Hurricane Irene could potentially hit anywhere from North Carolina and New York this weekend, and many officials are left wondering if they should tell tourists to evacuate during the final stretch of the multibillion–dollar summer season.
As of Wednesday, Irene had pummeled the low-laying chain of islands of the Bahamas. Many tourists reportedly cut their vacations short and boarded the last flights out in anticipation of the Category 3 storm. Those who stayed behind braced for violent winds—peaking at 120 miles per hour—and a dangerous storm surge.
With the six–year anniversary of Hurricane Katrina approaching on Monday, visions of what could be are likely to guide the decisions of emergency response teams along the eastern seaboard.

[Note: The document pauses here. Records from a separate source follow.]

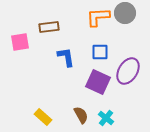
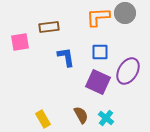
yellow rectangle: moved 2 px down; rotated 18 degrees clockwise
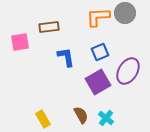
blue square: rotated 24 degrees counterclockwise
purple square: rotated 35 degrees clockwise
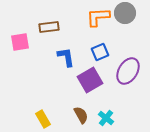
purple square: moved 8 px left, 2 px up
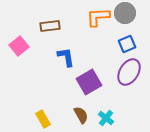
brown rectangle: moved 1 px right, 1 px up
pink square: moved 1 px left, 4 px down; rotated 30 degrees counterclockwise
blue square: moved 27 px right, 8 px up
purple ellipse: moved 1 px right, 1 px down
purple square: moved 1 px left, 2 px down
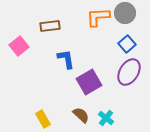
blue square: rotated 18 degrees counterclockwise
blue L-shape: moved 2 px down
brown semicircle: rotated 18 degrees counterclockwise
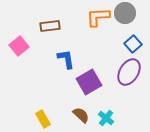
blue square: moved 6 px right
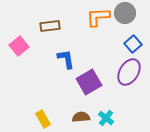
brown semicircle: moved 2 px down; rotated 48 degrees counterclockwise
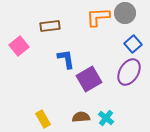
purple square: moved 3 px up
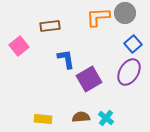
yellow rectangle: rotated 54 degrees counterclockwise
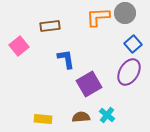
purple square: moved 5 px down
cyan cross: moved 1 px right, 3 px up
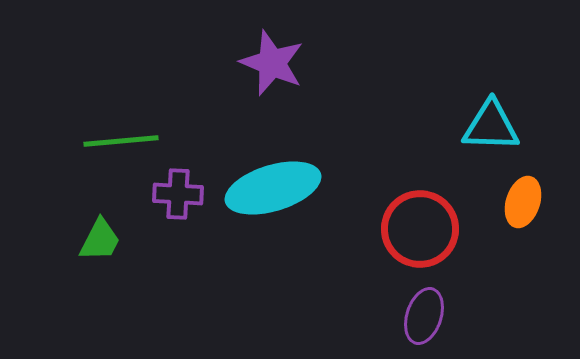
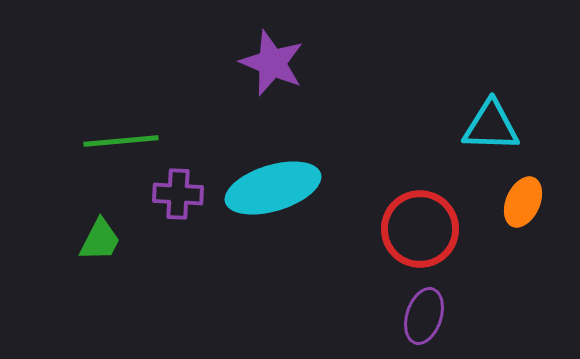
orange ellipse: rotated 6 degrees clockwise
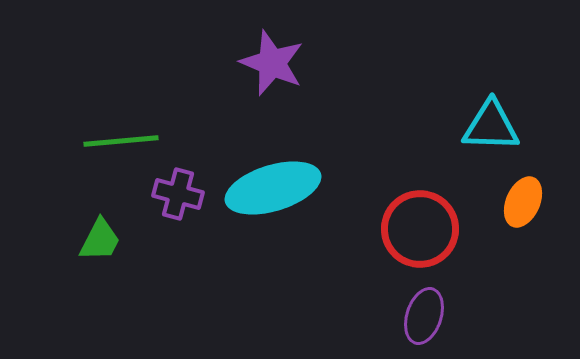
purple cross: rotated 12 degrees clockwise
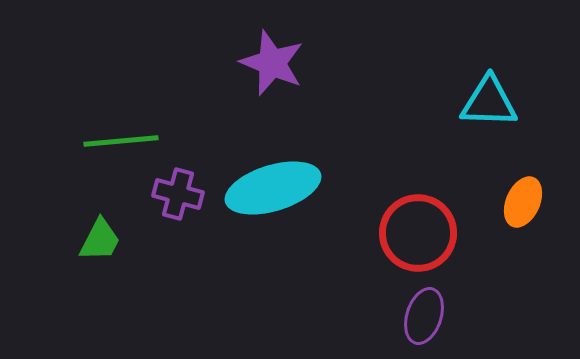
cyan triangle: moved 2 px left, 24 px up
red circle: moved 2 px left, 4 px down
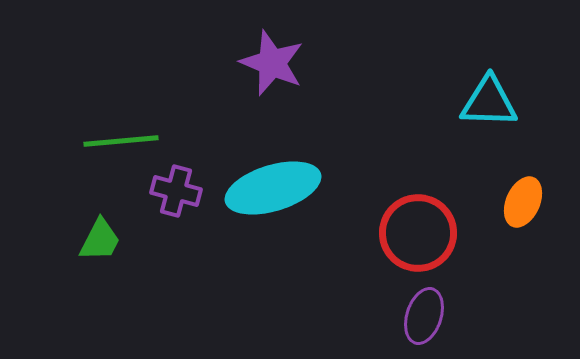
purple cross: moved 2 px left, 3 px up
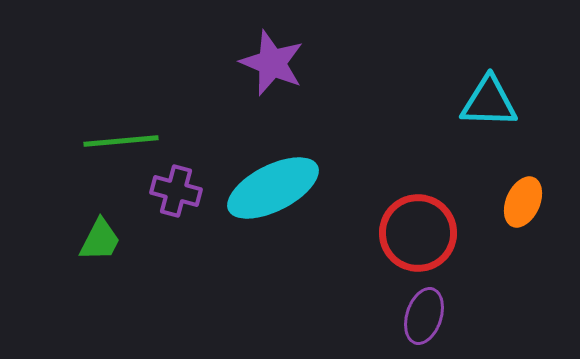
cyan ellipse: rotated 10 degrees counterclockwise
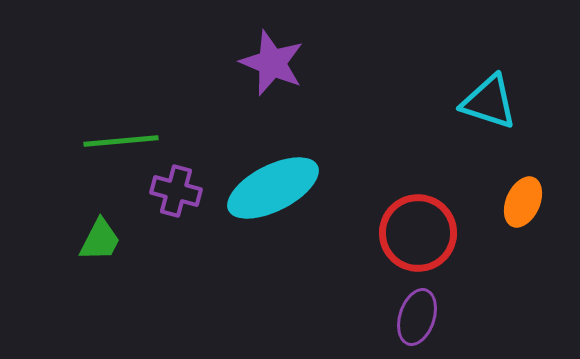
cyan triangle: rotated 16 degrees clockwise
purple ellipse: moved 7 px left, 1 px down
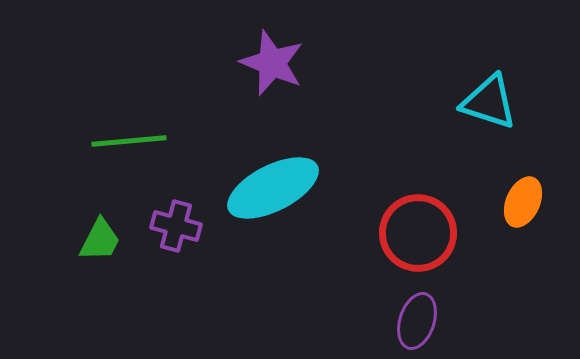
green line: moved 8 px right
purple cross: moved 35 px down
purple ellipse: moved 4 px down
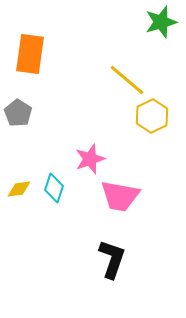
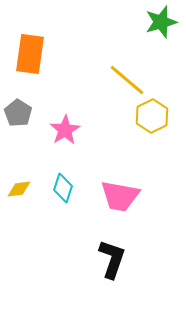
pink star: moved 25 px left, 29 px up; rotated 12 degrees counterclockwise
cyan diamond: moved 9 px right
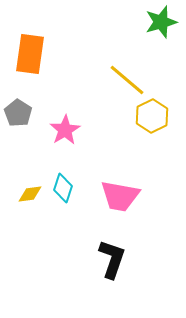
yellow diamond: moved 11 px right, 5 px down
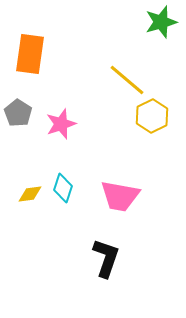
pink star: moved 4 px left, 6 px up; rotated 12 degrees clockwise
black L-shape: moved 6 px left, 1 px up
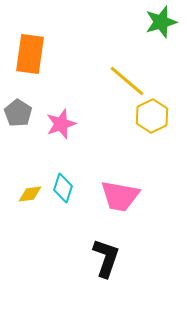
yellow line: moved 1 px down
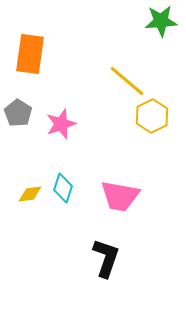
green star: moved 1 px up; rotated 12 degrees clockwise
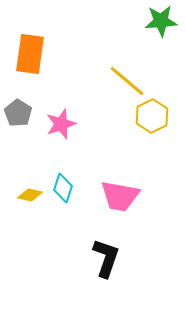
yellow diamond: moved 1 px down; rotated 20 degrees clockwise
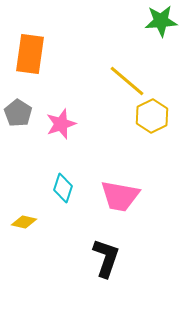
yellow diamond: moved 6 px left, 27 px down
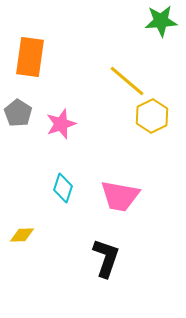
orange rectangle: moved 3 px down
yellow diamond: moved 2 px left, 13 px down; rotated 15 degrees counterclockwise
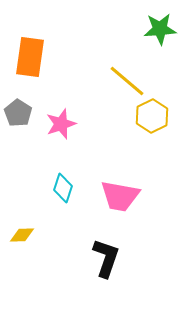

Despite memories of Katrina, a storm that ravaged Louisiana, Mississippi, Florida and Alabama in 2005, killing more than 1,800 people and displacing thousands more, many officials have adopted a wait-and-see attitude for Irene.
"You will never endanger your tourists, but you also don't want to over-inflate the sense of urgency about the storm. And so let's just hang on," North Carolina Gov. Beverly Perdue told the Associated Press on Wednesday. At the same time, she warned to "prepare for the worst."
Irene has already hit Puerto Rico and the Dominican Republic, causing landslides and flooding homes, the AP reports. One woman was killed.
Officials said Irene could cause flooding, power outages or worse as far north as Maine, even if the eye of the storm stays offshore, according to the report.
Hurricane–force winds were expected 50 miles from the center of the storm, the report adds.